__WHAT YOU NEED TO DO__:
Once the pictures are removed, restate the listing word for word.
·····
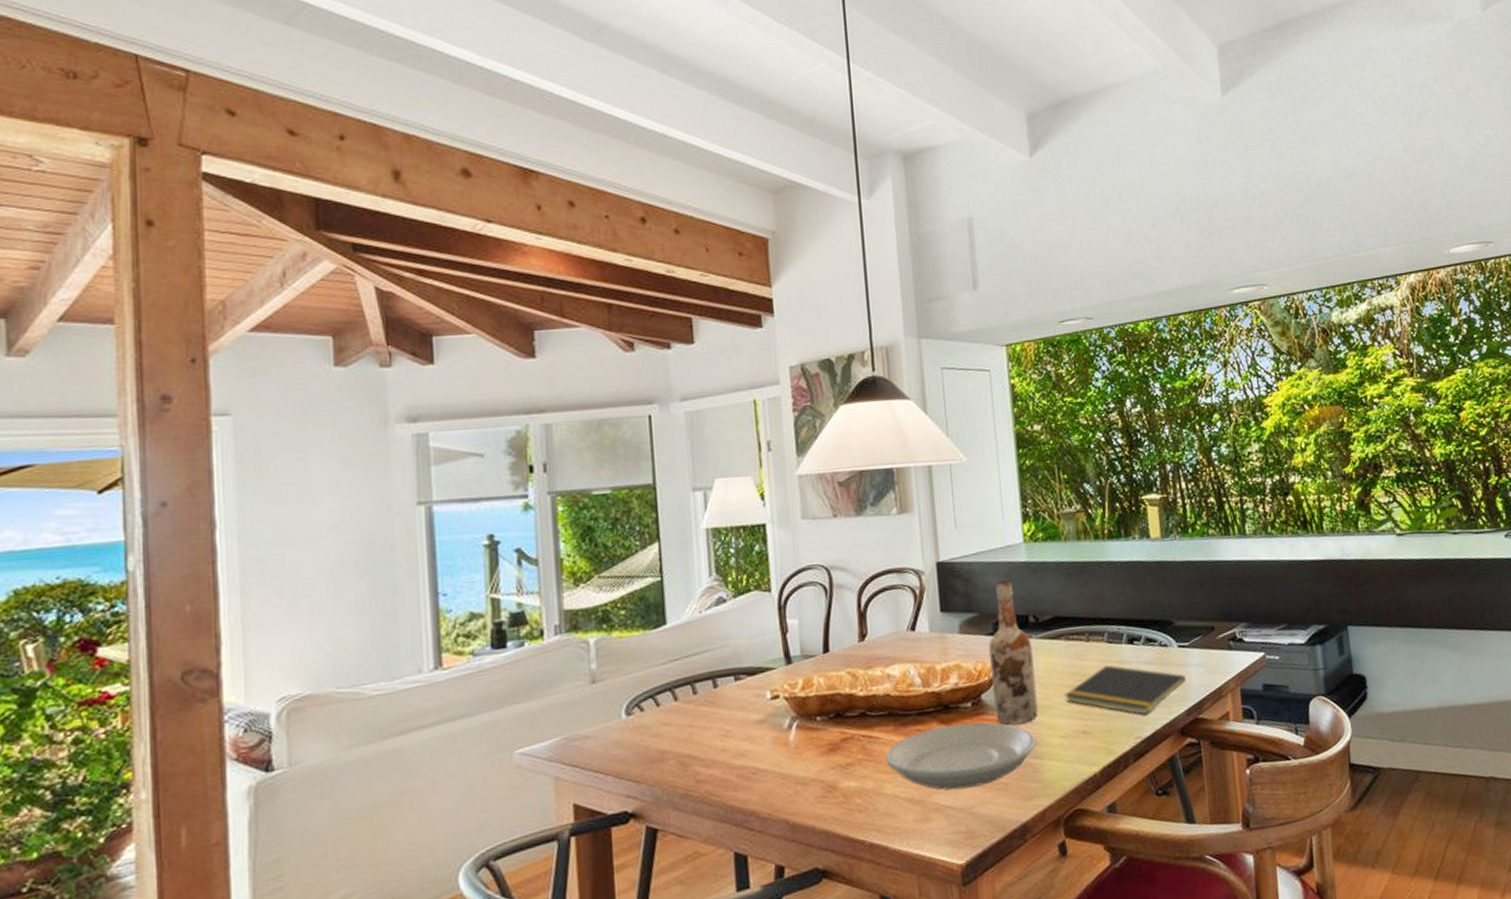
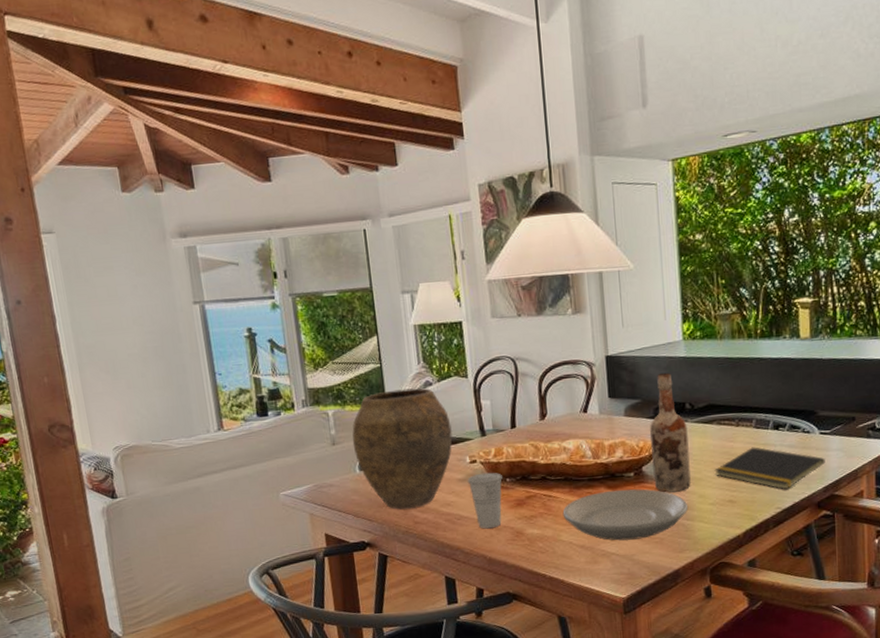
vase: none [618,606,750,765] -> present [352,388,453,510]
cup: none [767,710,812,785] -> present [467,472,503,529]

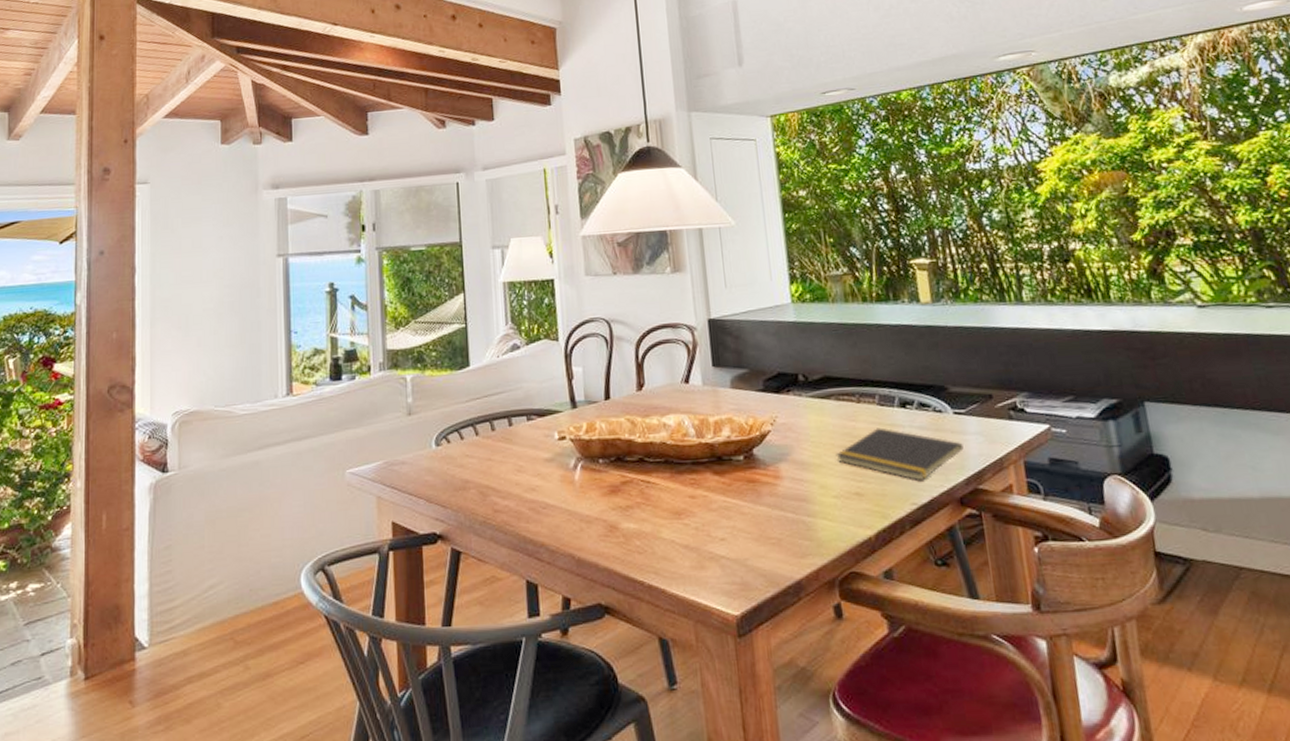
vase: present [352,388,453,510] -> none [430,351,540,494]
cup: present [467,472,503,529] -> none [555,451,595,521]
plate: present [562,489,689,541] -> none [663,475,809,541]
wine bottle: present [649,372,691,493] -> none [759,338,810,481]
·····
__TASK ANSWER__:
vase: none [618,606,750,765] -> present [352,388,453,510]
cup: none [767,710,812,785] -> present [467,472,503,529]

vase: present [352,388,453,510] -> none [430,351,540,494]
cup: present [467,472,503,529] -> none [555,451,595,521]
plate: present [562,489,689,541] -> none [663,475,809,541]
wine bottle: present [649,372,691,493] -> none [759,338,810,481]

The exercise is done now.